As the film enters its third act, Frank joins the hunt for his child through the Los Angeles sewers and into the L.A. River. He is armed with a rifle and ready to kill on sight, having divorced himself from any relationship to the child. Then Frank finds his baby crying in the sewers and his fatherly instincts take over. With tears in his eyes, he speaks words of comfort and wraps his son in his coat.
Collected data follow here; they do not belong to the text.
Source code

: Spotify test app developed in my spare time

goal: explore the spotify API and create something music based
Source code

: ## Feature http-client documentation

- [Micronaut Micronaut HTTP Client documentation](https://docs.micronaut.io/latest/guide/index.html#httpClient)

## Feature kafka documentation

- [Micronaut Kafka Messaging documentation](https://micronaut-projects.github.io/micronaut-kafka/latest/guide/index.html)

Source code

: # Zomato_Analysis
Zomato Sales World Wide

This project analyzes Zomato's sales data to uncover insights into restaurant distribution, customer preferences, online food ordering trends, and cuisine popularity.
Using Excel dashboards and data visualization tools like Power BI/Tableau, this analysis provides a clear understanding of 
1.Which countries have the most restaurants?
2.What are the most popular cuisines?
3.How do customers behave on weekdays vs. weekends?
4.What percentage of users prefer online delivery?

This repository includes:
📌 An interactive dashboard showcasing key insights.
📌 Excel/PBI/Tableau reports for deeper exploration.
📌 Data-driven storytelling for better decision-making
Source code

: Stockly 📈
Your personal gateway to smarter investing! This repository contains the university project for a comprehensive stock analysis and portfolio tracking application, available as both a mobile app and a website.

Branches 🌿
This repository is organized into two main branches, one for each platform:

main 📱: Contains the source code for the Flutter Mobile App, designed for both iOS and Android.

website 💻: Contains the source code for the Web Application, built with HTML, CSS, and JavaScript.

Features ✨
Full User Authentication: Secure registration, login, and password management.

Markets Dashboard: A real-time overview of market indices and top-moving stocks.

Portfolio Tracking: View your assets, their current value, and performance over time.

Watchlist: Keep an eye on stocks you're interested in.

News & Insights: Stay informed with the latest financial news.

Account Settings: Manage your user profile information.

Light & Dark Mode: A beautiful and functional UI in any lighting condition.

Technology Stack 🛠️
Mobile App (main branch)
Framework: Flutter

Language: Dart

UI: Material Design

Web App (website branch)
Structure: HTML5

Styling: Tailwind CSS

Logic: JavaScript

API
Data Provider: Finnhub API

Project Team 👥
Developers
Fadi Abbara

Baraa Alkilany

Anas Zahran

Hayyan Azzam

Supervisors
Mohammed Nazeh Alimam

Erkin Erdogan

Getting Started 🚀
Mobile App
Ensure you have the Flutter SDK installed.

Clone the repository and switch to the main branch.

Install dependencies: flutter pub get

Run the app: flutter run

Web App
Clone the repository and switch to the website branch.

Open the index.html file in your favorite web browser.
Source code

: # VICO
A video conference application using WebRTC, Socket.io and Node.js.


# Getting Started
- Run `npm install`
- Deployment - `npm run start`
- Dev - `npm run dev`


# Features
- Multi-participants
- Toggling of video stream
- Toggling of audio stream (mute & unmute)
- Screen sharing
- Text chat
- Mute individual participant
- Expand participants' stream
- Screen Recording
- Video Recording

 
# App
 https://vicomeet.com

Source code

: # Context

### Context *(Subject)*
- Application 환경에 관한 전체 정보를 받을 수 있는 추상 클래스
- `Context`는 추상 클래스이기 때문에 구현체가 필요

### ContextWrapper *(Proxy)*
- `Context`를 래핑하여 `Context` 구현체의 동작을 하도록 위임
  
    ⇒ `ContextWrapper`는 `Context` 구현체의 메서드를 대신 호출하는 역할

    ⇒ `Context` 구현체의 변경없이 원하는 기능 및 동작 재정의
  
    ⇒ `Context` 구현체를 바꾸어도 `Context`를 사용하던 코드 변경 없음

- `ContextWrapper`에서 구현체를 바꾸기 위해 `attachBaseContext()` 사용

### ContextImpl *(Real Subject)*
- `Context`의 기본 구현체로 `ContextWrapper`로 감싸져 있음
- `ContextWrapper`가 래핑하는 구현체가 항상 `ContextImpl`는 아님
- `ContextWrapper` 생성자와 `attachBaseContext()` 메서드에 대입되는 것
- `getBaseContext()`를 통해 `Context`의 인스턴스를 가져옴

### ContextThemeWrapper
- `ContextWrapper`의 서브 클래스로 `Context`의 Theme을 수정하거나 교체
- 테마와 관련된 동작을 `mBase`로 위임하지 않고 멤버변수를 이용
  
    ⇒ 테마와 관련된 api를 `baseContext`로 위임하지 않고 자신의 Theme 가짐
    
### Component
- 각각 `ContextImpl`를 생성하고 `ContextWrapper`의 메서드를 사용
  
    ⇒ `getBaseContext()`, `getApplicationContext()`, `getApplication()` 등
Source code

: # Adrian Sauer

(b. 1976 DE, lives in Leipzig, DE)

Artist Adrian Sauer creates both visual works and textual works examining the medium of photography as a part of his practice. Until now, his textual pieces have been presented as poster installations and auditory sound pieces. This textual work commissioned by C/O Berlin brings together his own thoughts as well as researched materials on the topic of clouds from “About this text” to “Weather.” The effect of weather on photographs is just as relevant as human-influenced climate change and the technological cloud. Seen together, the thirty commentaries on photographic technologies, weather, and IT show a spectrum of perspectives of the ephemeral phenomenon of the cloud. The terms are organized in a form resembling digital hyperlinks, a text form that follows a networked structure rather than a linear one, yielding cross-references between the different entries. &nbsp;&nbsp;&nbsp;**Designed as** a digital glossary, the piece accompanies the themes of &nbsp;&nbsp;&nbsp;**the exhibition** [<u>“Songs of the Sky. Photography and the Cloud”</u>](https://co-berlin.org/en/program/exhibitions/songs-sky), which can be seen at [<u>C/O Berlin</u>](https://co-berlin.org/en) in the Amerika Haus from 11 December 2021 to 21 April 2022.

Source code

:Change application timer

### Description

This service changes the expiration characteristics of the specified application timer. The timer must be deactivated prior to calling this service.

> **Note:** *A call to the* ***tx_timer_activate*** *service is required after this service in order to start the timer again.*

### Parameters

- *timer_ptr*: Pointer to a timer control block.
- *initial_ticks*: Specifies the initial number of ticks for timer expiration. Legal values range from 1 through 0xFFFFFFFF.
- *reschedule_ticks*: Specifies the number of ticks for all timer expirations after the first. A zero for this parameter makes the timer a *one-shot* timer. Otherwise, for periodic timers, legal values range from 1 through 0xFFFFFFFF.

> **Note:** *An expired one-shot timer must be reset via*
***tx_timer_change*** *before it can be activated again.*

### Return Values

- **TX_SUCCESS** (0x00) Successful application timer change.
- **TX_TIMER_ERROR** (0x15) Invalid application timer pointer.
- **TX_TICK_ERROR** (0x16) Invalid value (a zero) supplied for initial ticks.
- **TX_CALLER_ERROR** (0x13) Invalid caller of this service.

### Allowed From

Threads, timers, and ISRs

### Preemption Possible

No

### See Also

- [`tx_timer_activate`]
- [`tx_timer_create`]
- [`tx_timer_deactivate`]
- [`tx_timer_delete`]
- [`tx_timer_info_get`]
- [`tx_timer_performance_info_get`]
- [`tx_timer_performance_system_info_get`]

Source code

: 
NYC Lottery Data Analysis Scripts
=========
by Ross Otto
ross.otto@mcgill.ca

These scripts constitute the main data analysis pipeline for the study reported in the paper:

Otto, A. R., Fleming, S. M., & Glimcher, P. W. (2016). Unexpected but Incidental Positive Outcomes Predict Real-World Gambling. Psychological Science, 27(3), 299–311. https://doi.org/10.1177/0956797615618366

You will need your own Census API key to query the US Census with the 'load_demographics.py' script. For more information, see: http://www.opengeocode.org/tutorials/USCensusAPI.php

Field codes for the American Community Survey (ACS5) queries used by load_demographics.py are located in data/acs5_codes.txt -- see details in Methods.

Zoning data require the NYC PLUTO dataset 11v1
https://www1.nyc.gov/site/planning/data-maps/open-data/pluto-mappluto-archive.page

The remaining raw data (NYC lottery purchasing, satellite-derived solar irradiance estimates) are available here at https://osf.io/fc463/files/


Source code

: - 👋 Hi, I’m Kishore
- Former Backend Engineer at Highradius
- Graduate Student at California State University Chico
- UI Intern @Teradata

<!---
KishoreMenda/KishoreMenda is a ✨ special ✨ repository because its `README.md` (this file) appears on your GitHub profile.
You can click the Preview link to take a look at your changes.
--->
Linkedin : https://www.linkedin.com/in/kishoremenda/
He holds him close, pats and rocks him, and whispers that everything is going to be okay. People often wonder how the parents of those who perform heinous acts can sit in court, shed tears, and defend them. I think it’s a complex issue. I’m sure that these parents know that their child has done something evil, but that doesn’t change the fact that they are still their baby. Your child is a piece of yourself formed into a whole new human being. Disowning them would be like cutting off a limb, no matter what they may have done. It doesn’t erase an evil act, far from it, but I can understand the pain of a parent in that situation. I think It’s Alive does an exceptional job placing its audience in that situation.

Despite the serious issues and ideas being examined in the film, It’s Alive is far from a dour affair. At heart, it is still a monster movie and filled with a sense of fun and a great deal of pitch-black humor. In one of its more memorable moments, a milkman is sucked into the rear compartment of his truck as red blood mingles with the white milk from smashed bottles leaking out the back of the truck and streaming down the street. Just after Frank agrees to join the hunt for his baby, the film cuts to the back of an ice cream truck with the words “STOP CHILDREN” emblazoned on it. It’s a movie filled with great kills, a mutant baby—created by make-up effects master Rick Baker early in his career, and plenty of action—and all in a PG rated movie! I’m telling you, the ’70s were wild. It just also happens to have some thoughtful ideas behind it as well.

Which was Larry Cohen’s specialty. Cohen made all kinds of movies, but his most enduring have been his horror films and all of them tackle the social issues and fears of the time they were made. God Told Me To (1976), Q: The Winged Serpent (1982), and The Stuff (1985) are all great examples of his socially aware, low-budget, exploitation filmmaking with a brain and It’s Alive certainly fits right in with that group. Cohen would go on to write and direct two sequels, It Lives Again (aka It’s Alive 2) in 1978 and It’s Alive III: Island of the Alive in 1987 and is credited as a co-writer on the 2008 remake. All these films explore the ideas of parental responsibility in light of the various concerns of the times they were made including abortion rights and AIDS.

Fifty years after It’s Alive was initially released, it has only become more relevant in the ensuing years. Fears surrounding parenthood have been with us since the beginning of time but as the years pass the reasons for these fears only seem to become more and more profound. In today’s world the conversation of the fathers in the waiting room could be expanded to hormones and genetic modifications in food, terrorism, climate change, school and other mass shootings, and other threats that were unknown or at least less of a concern fifty years ago. Perhaps the fearmongering conspiracy theories about chemtrails and vaccines would be mentioned as well, though in a more satirical fashion, as fears some expectant parents encounter while endlessly doomscrolling Facebook or Twitter. Speaking for myself, despite the struggles, the fears, and the sadness that sometimes comes with having children, it’s been worth it. The joys ultimately outweigh all of that, but I understand the terror too. Becoming a parent is no easy choice, nor should it be. But as I look back, I can say that I’m glad we made the choice we did.

I wonder if Frank and Lenore can say the same thing.